Oberndorf has given millions to support Senate minority leader Mitch McConnell and other GOP officials, and he has been an active participant in San Francisco’s political and philanthropy scenes.
“The hallmark of the recall campaign has been accepting huge amounts of money from billionaires and trying to hide that money,” said Julie Edwards, a spokesperson for Boudin’s anti-recall campaign. “For months they’ve been trying to sell the idea they are in any way ‘grassroots’ even as they accepted six-figure checks from Republican donors.”
A spokesperson for the recall campaign said they did not know what stock was given to support the recall.
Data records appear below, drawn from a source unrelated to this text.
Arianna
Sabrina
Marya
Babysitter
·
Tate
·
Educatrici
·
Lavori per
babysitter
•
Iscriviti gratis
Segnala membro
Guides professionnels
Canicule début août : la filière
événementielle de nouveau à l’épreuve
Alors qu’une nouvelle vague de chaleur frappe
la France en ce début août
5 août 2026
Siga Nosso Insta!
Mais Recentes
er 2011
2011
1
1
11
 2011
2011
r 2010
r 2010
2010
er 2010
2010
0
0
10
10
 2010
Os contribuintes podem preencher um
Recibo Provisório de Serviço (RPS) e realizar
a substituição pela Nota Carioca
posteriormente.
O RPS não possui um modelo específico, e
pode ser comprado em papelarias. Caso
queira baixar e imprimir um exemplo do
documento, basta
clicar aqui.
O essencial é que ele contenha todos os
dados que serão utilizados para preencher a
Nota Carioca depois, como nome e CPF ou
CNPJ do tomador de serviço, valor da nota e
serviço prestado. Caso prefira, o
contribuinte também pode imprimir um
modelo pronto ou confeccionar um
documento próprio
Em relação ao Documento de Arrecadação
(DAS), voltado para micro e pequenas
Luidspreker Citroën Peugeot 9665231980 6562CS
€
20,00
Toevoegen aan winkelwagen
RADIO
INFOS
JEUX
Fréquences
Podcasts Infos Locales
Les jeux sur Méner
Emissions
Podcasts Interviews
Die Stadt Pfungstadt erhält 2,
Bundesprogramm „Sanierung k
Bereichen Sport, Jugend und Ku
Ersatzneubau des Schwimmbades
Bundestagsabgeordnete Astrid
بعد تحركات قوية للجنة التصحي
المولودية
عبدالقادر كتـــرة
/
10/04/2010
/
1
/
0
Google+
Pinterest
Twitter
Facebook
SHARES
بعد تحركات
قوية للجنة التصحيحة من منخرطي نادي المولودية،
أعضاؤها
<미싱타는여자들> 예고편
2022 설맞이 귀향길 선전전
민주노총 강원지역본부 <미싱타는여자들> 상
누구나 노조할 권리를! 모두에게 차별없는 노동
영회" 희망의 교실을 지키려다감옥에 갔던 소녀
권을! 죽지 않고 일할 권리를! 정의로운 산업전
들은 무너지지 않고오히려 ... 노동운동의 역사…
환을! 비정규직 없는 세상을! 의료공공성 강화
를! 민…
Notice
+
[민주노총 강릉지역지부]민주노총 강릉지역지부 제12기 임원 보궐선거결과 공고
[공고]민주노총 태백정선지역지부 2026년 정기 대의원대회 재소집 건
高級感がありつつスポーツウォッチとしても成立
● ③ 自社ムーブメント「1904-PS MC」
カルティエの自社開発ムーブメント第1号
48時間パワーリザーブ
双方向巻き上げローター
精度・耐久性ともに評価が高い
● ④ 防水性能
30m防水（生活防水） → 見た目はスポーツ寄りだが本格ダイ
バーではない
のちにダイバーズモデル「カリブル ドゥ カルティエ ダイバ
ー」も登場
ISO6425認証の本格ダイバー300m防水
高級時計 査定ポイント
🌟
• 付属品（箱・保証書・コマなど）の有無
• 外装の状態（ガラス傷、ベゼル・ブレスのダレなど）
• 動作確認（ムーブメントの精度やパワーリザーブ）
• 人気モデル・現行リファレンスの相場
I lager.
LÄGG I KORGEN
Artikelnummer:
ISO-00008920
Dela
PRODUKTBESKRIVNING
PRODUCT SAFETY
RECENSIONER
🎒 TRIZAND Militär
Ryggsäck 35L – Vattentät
But the coalition behind the current effort—a previous attempt to recall Boudin last year failed to gather enough signatures—noted in an email that the recall has more than 1,000 donors, 72% of which are Democrats.
The concerns of recall supporters range from general fear about public safety to alleged mismanagement of cases in the DA’s office and a spike in hate crimes against Asian Americans.
Garry Tan, a billionaire venture capitalist in the city who now works as the co-founder of Initialized Capital, has given more than $100,000 to support the recall, but none of that money came as stock.
Tan said he became involved in the Boudin recall after coming to the conclusion that Boudin is not “doing his best to protect people and ensure those who commit violent crimes are held accountable for victimizing the poor, the disadvantaged and the general public.”
With so many newly wealthy people living and working in the Bay Area, the manner in which money is being moved in the Boudin recall could represent a sea change for future races.
“I think we’re going to see more instances of very wealthy people getting involved in campaigns,” Stern said. “In the past, it was the Koch brothers and George Soros. Now we may be seeing dozens, maybe hundreds of people getting involved in campaigns with large sums of money. They can only buy so many yachts.”